John Henry Newman Sermons 1824-1843
From 1824 to 1843, Newman was an active clergyman in the Church of England. Throughout these twenty years, he entered the pulpit about 1,270 times and wrote about 600 sermons. Of these, he eventually published 217 sermons which he had written and delivered; a further 246 sermons survive in manuscript form in the Archives of the Birmingham Oratory. Volume V marks the second and final stage of a project which began with the publication of the first volume of his celebrated The Letters and Diaries of John Henry Newman in 1961, concluding 32 volumes later in 2008. Volume I of his unpublished Anglican sermons was published in 1991; Volume II in 1993; Volume III in 2010; Volume IV in 2011. Volume V contains 51 sermons plus 62 sermon abstracts, all but 2 of which belong to the 20 months when he was Curate of St Clement's, Oxford, from June 1824 until April 1826. During his tenure there, he composed 150 sermons; approximately one quarter of his Anglican output.
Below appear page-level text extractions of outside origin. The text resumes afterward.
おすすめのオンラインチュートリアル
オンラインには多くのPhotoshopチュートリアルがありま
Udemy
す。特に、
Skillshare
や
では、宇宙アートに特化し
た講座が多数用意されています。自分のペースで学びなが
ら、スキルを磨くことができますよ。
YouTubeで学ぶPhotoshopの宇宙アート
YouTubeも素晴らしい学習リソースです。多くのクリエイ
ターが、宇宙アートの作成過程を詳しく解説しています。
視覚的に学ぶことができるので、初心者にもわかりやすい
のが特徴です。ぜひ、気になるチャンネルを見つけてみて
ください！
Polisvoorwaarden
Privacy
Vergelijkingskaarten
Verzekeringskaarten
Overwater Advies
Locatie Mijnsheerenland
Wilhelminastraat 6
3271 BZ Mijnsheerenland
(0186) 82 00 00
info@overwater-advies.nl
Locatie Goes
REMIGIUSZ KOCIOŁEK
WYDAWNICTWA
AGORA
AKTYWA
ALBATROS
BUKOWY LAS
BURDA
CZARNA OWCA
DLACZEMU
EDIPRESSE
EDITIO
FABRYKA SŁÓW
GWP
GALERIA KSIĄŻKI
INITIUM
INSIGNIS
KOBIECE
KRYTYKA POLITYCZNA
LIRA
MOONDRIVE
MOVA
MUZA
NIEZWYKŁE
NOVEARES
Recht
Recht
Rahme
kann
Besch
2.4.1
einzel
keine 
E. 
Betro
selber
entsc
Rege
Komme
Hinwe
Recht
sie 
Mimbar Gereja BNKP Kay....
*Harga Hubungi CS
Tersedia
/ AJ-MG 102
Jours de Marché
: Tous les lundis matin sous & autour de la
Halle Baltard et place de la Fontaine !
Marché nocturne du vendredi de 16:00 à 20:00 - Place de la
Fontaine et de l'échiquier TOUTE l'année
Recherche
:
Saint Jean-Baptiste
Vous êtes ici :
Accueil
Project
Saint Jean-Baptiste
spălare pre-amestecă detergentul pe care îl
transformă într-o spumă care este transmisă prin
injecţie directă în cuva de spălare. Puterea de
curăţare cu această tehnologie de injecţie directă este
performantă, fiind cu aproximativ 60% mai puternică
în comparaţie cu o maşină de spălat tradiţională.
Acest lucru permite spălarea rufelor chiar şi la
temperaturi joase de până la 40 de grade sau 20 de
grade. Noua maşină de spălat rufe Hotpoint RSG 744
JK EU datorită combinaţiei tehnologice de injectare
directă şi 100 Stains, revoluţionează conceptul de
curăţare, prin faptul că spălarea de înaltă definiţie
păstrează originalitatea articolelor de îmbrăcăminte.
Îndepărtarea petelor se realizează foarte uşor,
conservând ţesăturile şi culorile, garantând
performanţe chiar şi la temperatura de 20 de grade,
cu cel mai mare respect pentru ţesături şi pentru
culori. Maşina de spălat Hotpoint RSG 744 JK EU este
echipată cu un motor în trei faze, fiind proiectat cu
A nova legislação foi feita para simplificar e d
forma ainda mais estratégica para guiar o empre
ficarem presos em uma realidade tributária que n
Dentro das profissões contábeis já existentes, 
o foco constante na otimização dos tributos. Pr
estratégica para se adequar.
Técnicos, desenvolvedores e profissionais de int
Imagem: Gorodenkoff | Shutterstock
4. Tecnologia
Part I begins with the first sermon he ever preached and concludes with his farewell sermon. They demonstrate to what extent Newman was an Evangelical on first entering Anglican orders. Part II contains 2 charity sermons preached after resigning the curacy; one on the virtue of almsgiving for the purpose of raising funds for unemployed workers affected by the Stock Market crash of 1825; the other on National Schools and their close connection with the Anglican Church.